# WHAT IS BEING ASKED
Write out every line of text in the records below as one numbered list, skipping blank lines. Leave the pictures out of your answer.

# LISTED ENTRIES
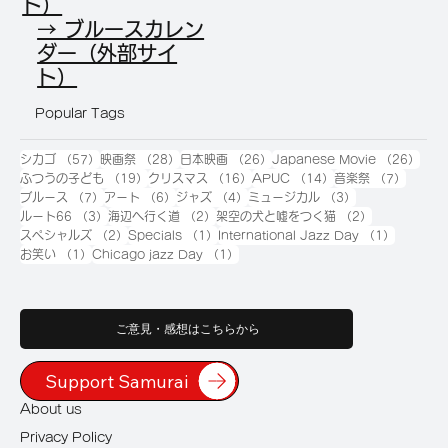
ト）
→ ブルースカレン
ダー（外部サイ
ト）
Popular Tags
57件の記事
28件の記事
26件の記事
26
シカゴ
（57）
映画祭
（28）
日本映画
（26）
Japanese Movie
（26）
19件の記事
16件の記事
14件の記事
7件の
ふつうの子ども
（19）
クリスマス
（16）
APUC
（14）
音楽祭
（7）
7件の記事
6件の記事
4件の記事
3件の記事
ブルース
（7）
アート
（6）
ジャズ
（4）
ミュージカル
（3）
3件の記事
2件の記事
2件の記事
ルート66
（3）
海辺へ行く道
（2）
架空の犬と嘘をつく猫
（2）
2件の記事
1件の記事
1件の記
スペシャルズ
（2）
Specials
（1）
International Jazz Day
（1）
1件の記事
1件の記事
お笑い
（1）
Chicago jazz Day
（1）
ご意見・感想はこちらから
Support Samurai
About us
Privacy Policy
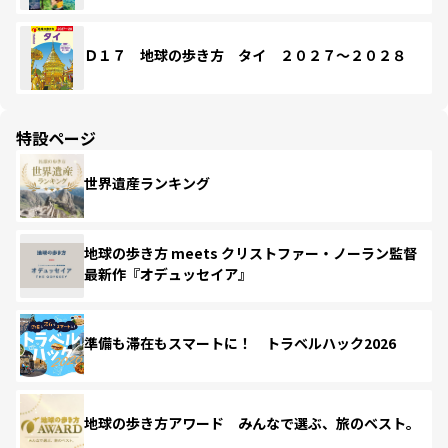
Ｄ１７ 地球の歩き方 タイ ２０２７～２０２８
特設ページ
世界遺産ランキング
地球の歩き方 meets クリストファー・ノーラン監督
最新作『オデュッセイア』
準備も滞在もスマートに！ トラベルハック2026
地球の歩き方アワード みんなで選ぶ、旅のベスト。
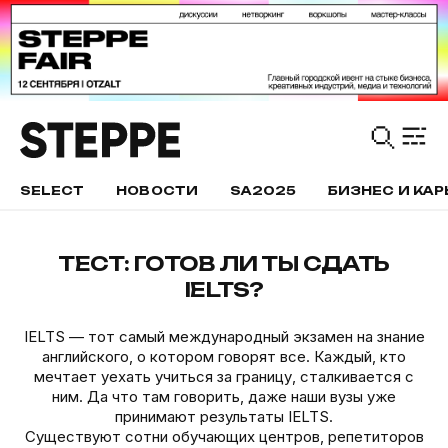
SELECT
НОВОСТИ
SA2025
БИЗНЕС И КАР
ТЕСТ: ГОТОВ ЛИ ТЫ СДАТЬ
IELTS?
IELTS — тот самый международный экзамен на знание
английского, о котором говорят все. Каждый, кто
мечтает уехать учиться за границу, сталкивается с
ним. Да что там говорить, даже наши вузы уже
принимают результаты IELTS.
Существуют сотни обучающих центров, репетиторов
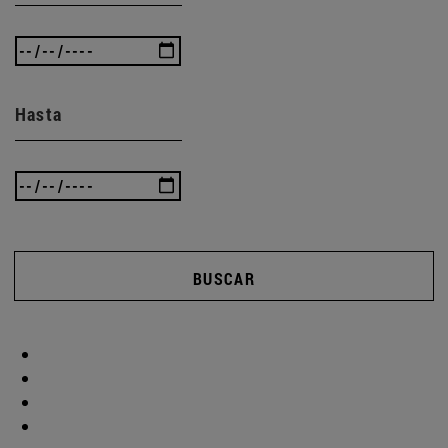
Hasta
BUSCAR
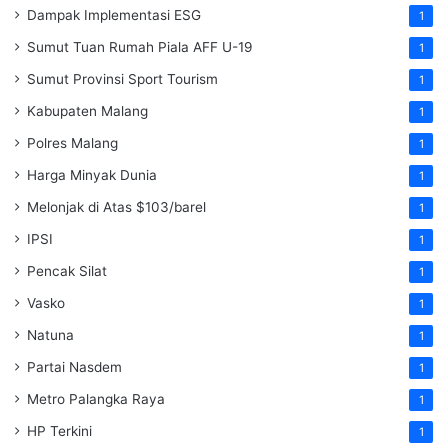
Dampak Implementasi ESG
1
Sumut Tuan Rumah Piala AFF U-19
1
Sumut Provinsi Sport Tourism
1
Kabupaten Malang
1
Polres Malang
1
Harga Minyak Dunia
1
Melonjak di Atas $103/barel
1
IPSI
1
Pencak Silat
1
Vasko
1
Natuna
1
Partai Nasdem
1
Metro Palangka Raya
1
HP Terkini
1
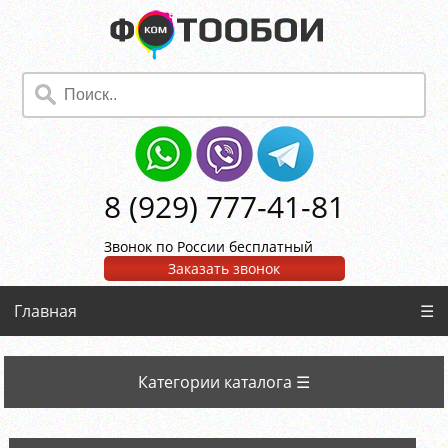
8 (929) 777-41-81
Звонок по России бесплатный
Заказать звонок
Главная
☰
Категории каталога ☰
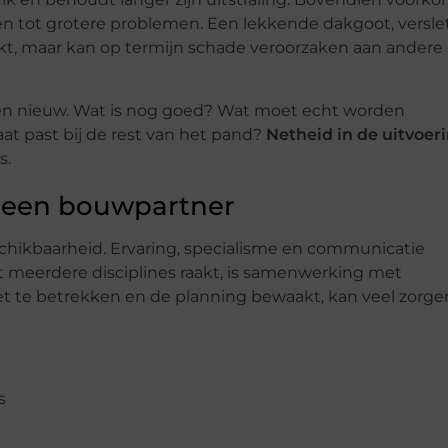
n tot grotere problemen. Een lekkende dakgoot, versle
erkt, maar kan op termijn schade veroorzaken aan andere
d en nieuw. Wat is nog goed? Wat moet echt worden
at past bij de rest van het pand?
Netheid in de uitvoer
s.
an een bouwpartner
schikbaarheid. Ervaring, specialisme en communicatie
 meerdere disciplines raakt, is samenwerking met
et te betrekken en de planning bewaakt, kan veel zorge
s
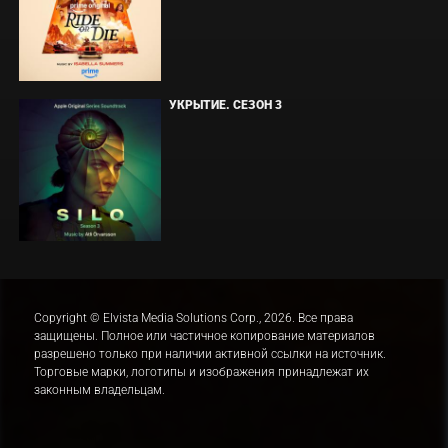
УКРЫТИЕ. СЕЗОН 3
Copyright © Elvista Media Solutions Corp., 2026. Все права
защищены. Полное или частичное копирование материалов
разрешено только при наличии активной ссылки на источник.
Торговые марки, логотипы и изображения принадлежат их
законным владельцам.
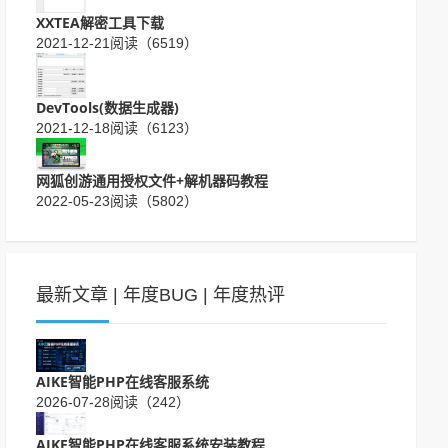
XXTEA解密工具下载
2021-12-21
阅读（6519）
DevTools(数据生成器)
2021-12-18
阅读（6123）
网狐创游通用授权文件+解机器码教程
2022-05-23
阅读（5802）
最新文章
|
年度BUG
|
年度热评
AIKE智能PHP在线客服系统
2026-07-28
阅读（242）
AIKE智能PHP在线客服系统安装教程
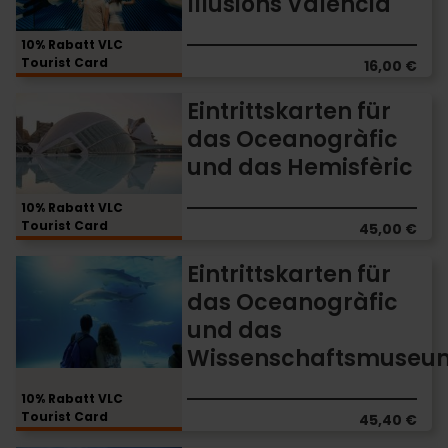
Illusions Valencia
Museum
of
Illusions
10% Rabatt VLC
Tourist Card
Valencia
16,00 €
Eintrittskarten
Eintrittskarten für
für
das Oceanogràfic
das
und das Hemisfèric
Oceanogràfic
und
das
10% Rabatt VLC
Tourist Card
Hemisfèric
45,00 €
Eintrittskarten
Eintrittskarten für
für
das Oceanogràfic
das
und das
Oceanogràfic
und
Wissenschaftsmuseu
das
Wissenschaftsmuseum
10% Rabatt VLC
Tourist Card
45,40 €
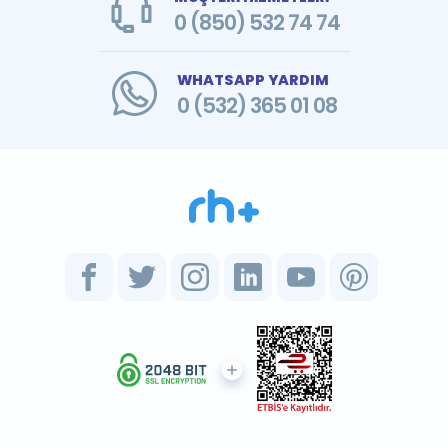
0 (850) 532 74 74
WHATSAPP YARDIM
0 (532) 365 01 08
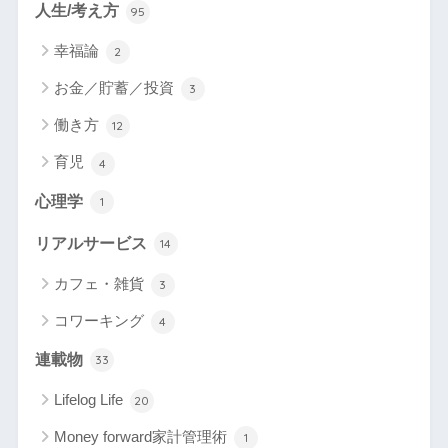
人生/考え方
95
幸福論
2
お金／貯蓄／投資
3
働き方
12
育児
4
心理学
1
リアルサービス
14
カフェ・雑貨
3
コワーキング
4
連載物
33
Lifelog Life
20
Money forward家計管理術
1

# EXPECTED ANSWER
1. ト）
2. → ブルースカレン
3. ダー（外部サイ
4. ト）
5. Popular Tags
6. 57件の記事
7. 28件の記事
8. 26件の記事
9. 26
10. シカゴ
11. （57）
12. 映画祭
13. （28）
14. 日本映画
15. （26）
16. Japanese Movie
17. （26）
18. 19件の記事
19. 16件の記事
20. 14件の記事
21. 7件の
22. ふつうの子ども
23. （19）
24. クリスマス
25. （16）
26. APUC
27. （14）
28. 音楽祭
29. （7）
30. 7件の記事
31. 6件の記事
32. 4件の記事
33. 3件の記事
34. ブルース
35. （7）
36. アート
37. （6）
38. ジャズ
39. （4）
40. ミュージカル
41. （3）
42. 3件の記事
43. 2件の記事
44. 2件の記事
45. ルート66
46. （3）
47. 海辺へ行く道
48. （2）
49. 架空の犬と嘘をつく猫
50. （2）
51. 2件の記事
52. 1件の記事
53. 1件の記
54. スペシャルズ
55. （2）
56. Specials
57. （1）
58. International Jazz Day
59. （1）
60. 1件の記事
61. 1件の記事
62. お笑い
63. （1）
64. Chicago jazz Day
65. （1）
66. ご意見・感想はこちらから
67. Support Samurai
68. About us
69. Privacy Policy
70. Ｄ１７ 地球の歩き方 タイ ２０２７～２０２８
71. 特設ページ
72. 世界遺産ランキング
73. 地球の歩き方 meets クリストファー・ノーラン監督
74. 最新作『オデュッセイア』
75. 準備も滞在もスマートに！ トラベルハック2026
76. 地球の歩き方アワード みんなで選ぶ、旅のベスト。
77. SELECT
78. НОВОСТИ
79. SA2025
80. БИЗНЕС И КАР
81. ТЕСТ: ГОТОВ ЛИ ТЫ СДАТЬ
82. IELTS?
83. IELTS — тот самый международный экзамен на знание
84. английского, о котором говорят все. Каждый, кто
85. мечтает уехать учиться за границу, сталкивается с
86. ним. Да что там говорить, даже наши вузы уже
87. принимают результаты IELTS.
88. Существуют сотни обучающих центров, репетиторов
89. Hasta
90. BUSCAR
91. Dampak Implementasi ESG
92. 1
93. Sumut Tuan Rumah Piala AFF U-19
94. 1
95. Sumut Provinsi Sport Tourism
96. 1
97. Kabupaten Malang
98. 1
99. Polres Malang
100. 1
101. Harga Minyak Dunia
102. 1
103. Melonjak di Atas $103/barel
104. 1
105. IPSI
106. 1
107. Pencak Silat
108. 1
109. Vasko
110. 1
111. Natuna
112. 1
113. Partai Nasdem
114. 1
115. Metro Palangka Raya
116. 1
117. HP Terkini
118. 1
119. 8 (929) 777-41-81
120. Звонок по России бесплатный
121. Заказать звонок
122. Главная
123. ☰
124. Категории каталога ☰
125. n tot grotere problemen. Een lekkende dakgoot, versle
126. erkt, maar kan op termijn schade veroorzaken aan andere
127. d en nieuw. Wat is nog goed? Wat moet echt worden
128. at past bij de rest van het pand?
129. Netheid in de uitvoer
130. s.
131. an een bouwpartner
132. schikbaarheid. Ervaring, specialisme en communicatie
133.  meerdere disciplines raakt, is samenwerking met
134. et te betrekken en de planning bewaakt, kan veel zorge
135. s
136. УКРЫТИЕ. СЕЗОН 3
137. Copyright © Elvista Media Solutions Corp., 2026. Все права
138. защищены. Полное или частичное копирование материалов
139. разрешено только при наличии активной ссылки на источник.
140. Торговые марки, логотипы и изображения принадлежат их
141. законным владельцам.
142. XXTEA解密工具下载
143. 2021-12-21
144. 阅读（6519）
145. DevTools(数据生成器)
146. 2021-12-18
147. 阅读（6123）
148. 网狐创游通用授权文件+解机器码教程
149. 2022-05-23
150. 阅读（5802）
151. 最新文章
152. |
153. 年度BUG
154. |
155. 年度热评
156. AIKE智能PHP在线客服系统
157. 2026-07-28
158. 阅读（242）
159. AIKE智能PHP在线客服系统安装教程
160. Illusions Valencia
161. Museum
162. of
163. Illusions
164. 10% Rabatt VLC
165. Tourist Card
166. Valencia
167. 16,00 €
168. Eintrittskarten
169. Eintrittskarten für
170. für
171. das Oceanogràfic
172. das
173. und das Hemisfèric
174. Oceanogràfic
175. und
176. das
177. 10% Rabatt VLC
178. Tourist Card
179. Hemisfèric
180. 45,00 €
181. Eintrittskarten
182. Eintrittskarten für
183. für
184. das Oceanogràfic
185. das
186. und das
187. Oceanogràfic
188. und
189. Wissenschaftsmuseu
190. das
191. Wissenschaftsmuseum
192. 10% Rabatt VLC
193. Tourist Card
194. 45,40 €
195. 0 (850) 532 74 74
196. WHATSAPP YARDIM
197. 0 (532) 365 01 08
198. 人生/考え方
199. 95
200. 幸福論
201. 2
202. お金／貯蓄／投資
203. 3
204. 働き方
205. 12
206. 育児
207. 4
208. 心理学
209. 1
210. リアルサービス
211. 14
212. カフェ・雑貨
213. 3
214. コワーキング
215. 4
216. 連載物
217. 33
218. Lifelog Life
219. 20
220. Money forward家計管理術
221. 1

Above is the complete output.